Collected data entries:
__________
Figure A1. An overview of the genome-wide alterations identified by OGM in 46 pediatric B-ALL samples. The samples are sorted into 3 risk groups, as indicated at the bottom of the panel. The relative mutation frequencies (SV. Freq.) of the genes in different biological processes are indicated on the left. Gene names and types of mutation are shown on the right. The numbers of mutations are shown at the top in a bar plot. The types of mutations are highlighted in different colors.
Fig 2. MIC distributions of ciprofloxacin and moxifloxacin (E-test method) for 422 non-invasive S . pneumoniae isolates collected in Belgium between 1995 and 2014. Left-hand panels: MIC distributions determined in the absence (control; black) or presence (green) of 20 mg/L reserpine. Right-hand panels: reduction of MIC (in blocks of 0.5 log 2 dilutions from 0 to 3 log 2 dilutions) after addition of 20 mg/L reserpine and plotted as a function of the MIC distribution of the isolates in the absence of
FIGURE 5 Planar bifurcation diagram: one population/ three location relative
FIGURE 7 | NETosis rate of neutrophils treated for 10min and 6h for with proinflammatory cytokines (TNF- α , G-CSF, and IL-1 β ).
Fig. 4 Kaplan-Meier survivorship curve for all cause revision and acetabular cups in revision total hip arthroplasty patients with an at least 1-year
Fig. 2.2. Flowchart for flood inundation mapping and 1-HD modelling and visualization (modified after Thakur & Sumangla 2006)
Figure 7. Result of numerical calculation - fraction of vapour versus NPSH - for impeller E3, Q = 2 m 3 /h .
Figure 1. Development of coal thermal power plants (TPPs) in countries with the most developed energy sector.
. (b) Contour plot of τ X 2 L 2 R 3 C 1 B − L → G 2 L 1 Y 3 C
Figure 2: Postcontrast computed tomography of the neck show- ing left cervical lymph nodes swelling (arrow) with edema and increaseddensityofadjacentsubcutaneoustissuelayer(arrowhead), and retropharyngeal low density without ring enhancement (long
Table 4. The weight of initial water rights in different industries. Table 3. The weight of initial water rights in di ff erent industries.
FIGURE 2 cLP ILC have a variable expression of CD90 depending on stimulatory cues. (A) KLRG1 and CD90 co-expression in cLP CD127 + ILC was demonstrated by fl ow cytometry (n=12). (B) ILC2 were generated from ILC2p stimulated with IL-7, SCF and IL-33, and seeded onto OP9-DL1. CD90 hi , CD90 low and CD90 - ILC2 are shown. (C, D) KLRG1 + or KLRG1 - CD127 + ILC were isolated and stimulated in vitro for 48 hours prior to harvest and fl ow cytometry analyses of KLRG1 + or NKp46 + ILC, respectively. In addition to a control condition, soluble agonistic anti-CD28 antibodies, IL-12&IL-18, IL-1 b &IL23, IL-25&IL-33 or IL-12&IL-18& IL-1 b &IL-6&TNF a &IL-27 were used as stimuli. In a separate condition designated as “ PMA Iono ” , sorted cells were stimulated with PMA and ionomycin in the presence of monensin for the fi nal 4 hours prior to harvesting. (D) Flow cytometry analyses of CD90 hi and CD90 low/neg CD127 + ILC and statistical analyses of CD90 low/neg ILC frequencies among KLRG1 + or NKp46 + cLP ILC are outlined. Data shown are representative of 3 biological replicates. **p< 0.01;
__________
Work out how many lines in the data contain "frequencies" and state that number with nothing added.

2